§ Instruction:
Take the records below from their first line to the line with "One should note", and restate those lines word for word.

§ Data for processing:
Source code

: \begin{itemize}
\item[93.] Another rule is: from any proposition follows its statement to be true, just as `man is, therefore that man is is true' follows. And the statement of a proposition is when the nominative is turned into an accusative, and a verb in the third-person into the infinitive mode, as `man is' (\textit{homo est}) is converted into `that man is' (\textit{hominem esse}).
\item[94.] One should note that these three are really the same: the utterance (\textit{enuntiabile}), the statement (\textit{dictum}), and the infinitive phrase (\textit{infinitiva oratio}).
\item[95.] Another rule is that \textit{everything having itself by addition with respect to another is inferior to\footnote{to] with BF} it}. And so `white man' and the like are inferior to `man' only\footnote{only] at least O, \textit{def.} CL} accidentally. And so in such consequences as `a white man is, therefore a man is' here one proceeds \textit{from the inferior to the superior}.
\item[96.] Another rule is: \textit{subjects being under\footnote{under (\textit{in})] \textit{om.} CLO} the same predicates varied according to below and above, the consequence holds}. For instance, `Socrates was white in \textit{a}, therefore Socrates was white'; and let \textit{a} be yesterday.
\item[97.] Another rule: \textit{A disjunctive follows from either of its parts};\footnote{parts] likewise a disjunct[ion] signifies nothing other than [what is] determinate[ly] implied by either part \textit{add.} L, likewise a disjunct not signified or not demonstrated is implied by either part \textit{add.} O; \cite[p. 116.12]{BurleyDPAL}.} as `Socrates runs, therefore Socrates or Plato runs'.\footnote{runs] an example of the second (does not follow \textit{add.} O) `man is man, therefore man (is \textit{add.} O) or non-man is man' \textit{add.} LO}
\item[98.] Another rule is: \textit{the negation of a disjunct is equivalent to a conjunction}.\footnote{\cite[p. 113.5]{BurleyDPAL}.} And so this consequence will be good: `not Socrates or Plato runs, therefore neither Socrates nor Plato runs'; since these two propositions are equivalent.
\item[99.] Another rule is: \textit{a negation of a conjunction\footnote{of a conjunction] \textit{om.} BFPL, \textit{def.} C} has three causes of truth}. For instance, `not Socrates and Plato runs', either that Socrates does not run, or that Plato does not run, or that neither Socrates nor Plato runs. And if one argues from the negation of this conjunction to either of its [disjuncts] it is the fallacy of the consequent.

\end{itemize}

§ Result of this exercise:
Source code

: \begin{itemize}
\item[93.] Another rule is: from any proposition follows its statement to be true, just as `man is, therefore that man is is true' follows. And the statement of a proposition is when the nominative is turned into an accusative, and a verb in the third-person into the infinitive mode, as `man is' (\textit{homo est}) is converted into `that man is' (\textit{hominem esse}).
\item[94.] One should note that these three are really the same: the utterance (\textit{enuntiabile}), the statement (\textit{dictum}), and the infinitive phrase (\textit{infinitiva oratio}).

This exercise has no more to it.